According to the apparatus of the present invention, the inner peripheral surface of the minute concave portion of the inspected article can be imaged as one image while continuously moving the inspected article. Therefore, the inspection step can be incorporated in the middle of the transport step, and the processing can be performed at high speed. Further, the inspection apparatus of the present invention can capture a required image while maintaining a non-contact state with the article to be inspected, does not require a special handling mechanism, is compact, inexpensive, and has a high speed. Can be processed.

[Brief description of the drawings]

FIG. 1 is an overall configuration diagram of an inspection apparatus according to the present invention.

FIG. 2 is a perspective view of an inspection device according to the present invention.

FIG. 3 is a sectional view of an imaging mechanism.

FIG. 4 is a diagram showing optical paths of irradiation light and reflected light.

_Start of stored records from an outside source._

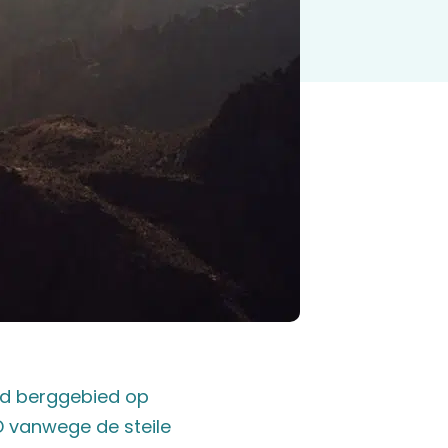
nd berggebied op
D vanwege de steile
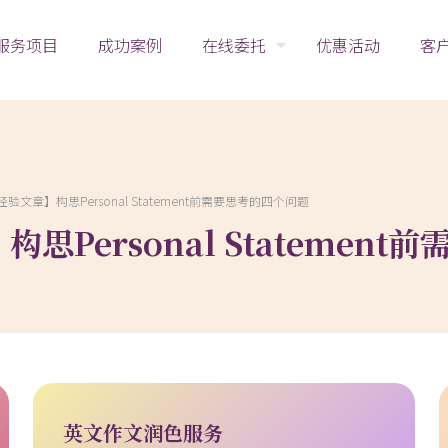
服务项目
成功案例
在线委托
优惠活动
客
文章】构思Personal Statement前需要思考的四个问题
Personal Statemen
英文作文润色服务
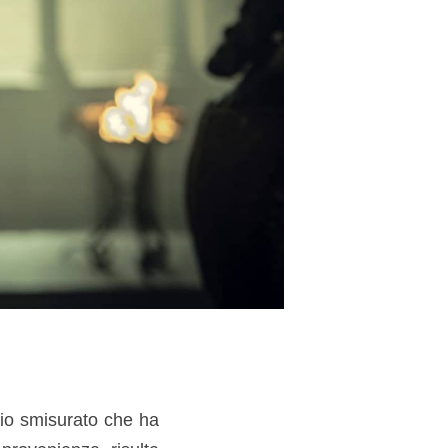
rio smisurato che ha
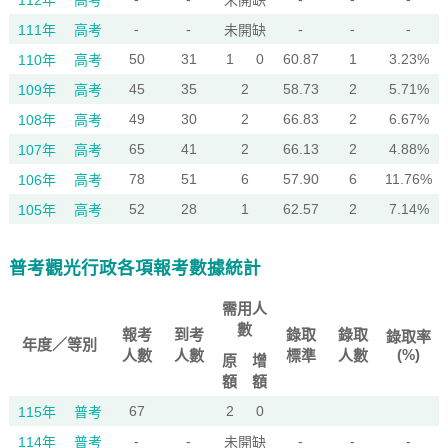
112年
高考
未開缺
-
-
-
-
-
111年
高考
未開缺
50
31
1
0
60.87
1
3.23%
110年
高考
45
35
2
58.73
2
5.71%
109年
高考
49
30
2
66.83
2
6.67%
108年
高考
65
41
2
66.13
2
4.88%
107年
高考
78
51
6
57.90
6
11.76%
106年
高考
52
28
1
62.57
2
7.14%
105年
高考
普考觀光行政各項報考數據統計
需用人
數
報考
到考
錄取
錄取
錄取率
年度／等別
(%)
人數
人數
標準
人數
原
增
額
額
67
2
0
115年
普考
-
-
-
-
-
114年
普考
未開缺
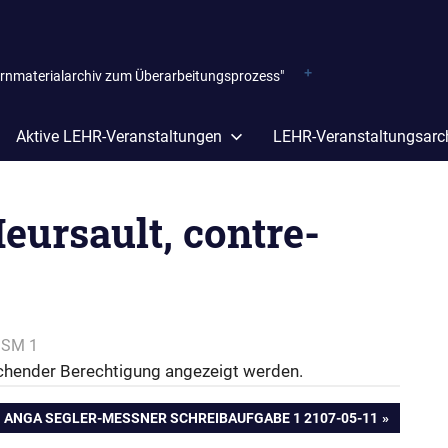
ernmaterialarchiv zum Überarbeitungsprozess"
Aktive LEHR-Veranstaltungen
LEHR-Veranstaltungsarc
eursault, contre-
 SSM 1
reichender Berechtigung angezeigt werden.
NÄCHSTER
ANGA SEGLER-MESSNER SCHREIBAUFGABE 1 2107-05-11
BEITRAG:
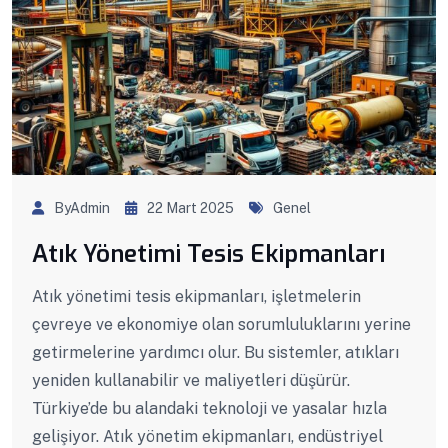
ByAdmin
22 Mart 2025
Genel
Atık Yönetimi Tesis Ekipmanları
Atık yönetimi tesis ekipmanları, işletmelerin
çevreye ve ekonomiye olan sorumluluklarını yerine
getirmelerine yardımcı olur. Bu sistemler, atıkları
yeniden kullanabilir ve maliyetleri düşürür.
Türkiye’de bu alandaki teknoloji ve yasalar hızla
gelişiyor. Atık yönetim ekipmanları, endüstriyel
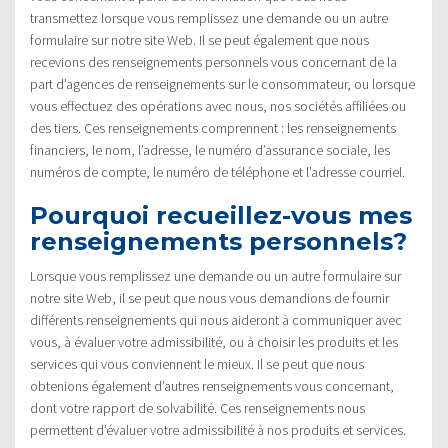
transmettez lorsque vous remplissez une demande ou un autre
formulaire sur notre site Web. Il se peut également que nous
recevions des renseignements personnels vous concernant de la
part d’agences de renseignements sur le consommateur, ou lorsque
vous effectuez des opérations avec nous, nos sociétés affiliées ou
des tiers. Ces renseignements comprennent : les renseignements
financiers, le nom, l’adresse, le numéro d’assurance sociale, les
numéros de compte, le numéro de téléphone et l’adresse courriel.
Pourquoi recueillez-vous mes
renseignements personnels?
Lorsque vous remplissez une demande ou un autre formulaire sur
notre site Web, il se peut que nous vous demandions de fournir
différents renseignements qui nous aideront à communiquer avec
vous, à évaluer votre admissibilité, ou à choisir les produits et les
services qui vous conviennent le mieux. Il se peut que nous
obtenions également d’autres renseignements vous concernant,
dont votre rapport de solvabilité. Ces renseignements nous
permettent d’évaluer votre admissibilité à nos produits et services.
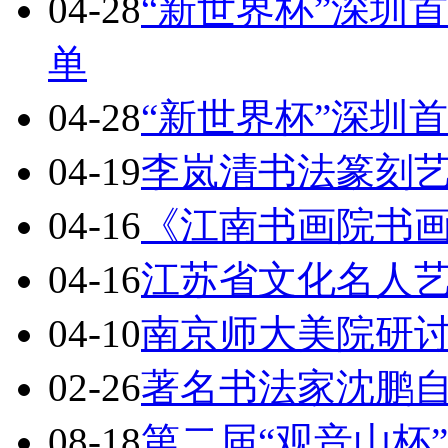
04-28
“新世界杯”深圳
单
04-28
“新世界杯”深圳
04-19
李岚清书法篆刻
04-16
《江南书画院书
04-16
江苏省文化名人
04-10
南京师大美院研
02-26
著名书法家沈鹏自
08-18
第二届“观音山杯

FIG. 5 is an example of a captured image.

[Explanation of symbols]

 DESCRIPTION OF SYMBOLS 1 Inspection apparatus 2 Inspection object 3 Transport mechanism 10 Illumination mechanism 20 Imaging mechanism 40 Processing mechanism 21 Image transmission part

Claims (1)

[Claims] 1. A device for inspecting an inner surface of a concave portion of a test object having a minute concave portion on a bottom surface of the concave portion while conveying the same, comprising: a conveying mechanism for conveying the test item in a direction of a groove portion; An imaging mechanism for imaging reflected light from the inner surface of the concave portion, an illumination mechanism provided around the optical axis of the imaging mechanism, and a processing mechanism for processing a video signal from the imaging mechanism, wherein the imaging mechanism is An image transmission unit having a wide viewing angle, wherein the illumination mechanism comprises an optical fiber bundle uniformly arranged on a concentric circle centered on the image transmission unit, wherein the image transmission unit center line and the center of the recess are formed. An inspection device at a position where the line coincides.